The Pentagon instantly launched an investigation in response to our report. Engberg has an important update about this controversy surrounding our most hallowed War Memorial.
Key Pentagon investigators now believe the remains of the Vietnam serviceman in the Tomb of the Unknowns must be exhumed for DNA testing because of "strong" evidence the remains are not unknown, but are those of Blassie as CBS first reported.
There's no final decision but the Pentagon is already discussing an appropriate ceremony for disinterment.
Blassie's fighter plane was shot down in 1972. Partial remains were recovered near the crash site months later and tentatively identified as the pilot.
A ten-month CBS investigation has found strong circumstantial evidence that Blassie's remains were buried at the Tomb of the Unknowns, the nation's most sacred military shrine, as the Unknown representing those who fell in Vietnam.
CBS News took the evidence we gathered to the Blassie family. And they asked the Defense Department to exhume the remains for DNA testing which was not available in 1984.
CBS News established the link between Blassie and the Tomb by obtaining key documents like 1972 radio logs which show a patrol found remains of a dead pilot with Blassie's I.D. papers.
Then we found Chris Calhoon the leader of that patrol whose members risked their lives to get to Blassie's crash site. Now retired from the Army, he clearly remembered his troops bringing back remains and a wallet with an I.D. card.
The picture on the I.D. was Michael Blassie's, said Calhoon.
His belief was confirmed by several officers contacted by CBS.
But the I.D. card and the wallet with a small amount of money in it disappeared when the remains were sent to the Saigon mortuary. Army morgue officials ultimately listed the remains as unidentified.

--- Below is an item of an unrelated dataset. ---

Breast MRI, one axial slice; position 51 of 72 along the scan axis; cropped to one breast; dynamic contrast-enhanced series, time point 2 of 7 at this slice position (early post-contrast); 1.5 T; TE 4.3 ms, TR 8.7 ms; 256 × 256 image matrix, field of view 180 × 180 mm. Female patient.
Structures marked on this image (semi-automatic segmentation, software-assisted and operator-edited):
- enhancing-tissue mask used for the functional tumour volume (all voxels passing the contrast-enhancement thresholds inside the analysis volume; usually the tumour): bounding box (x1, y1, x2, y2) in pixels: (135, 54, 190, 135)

It was those remains, which were buried at the Tomb in 1984 in a ceremony that was supposed to bind up the wounds of Vietnam by admitting a soldier from that war to the nation's most hallowed ground.
DNA experts tell CBS News the prospects are good that testing can determine if the "Unknown Remains" are in fact Mike Blassie's. That will still leave unanswered another question: Why, in the face of strong evidence to the contrary, did U.S. officials declare him unknown.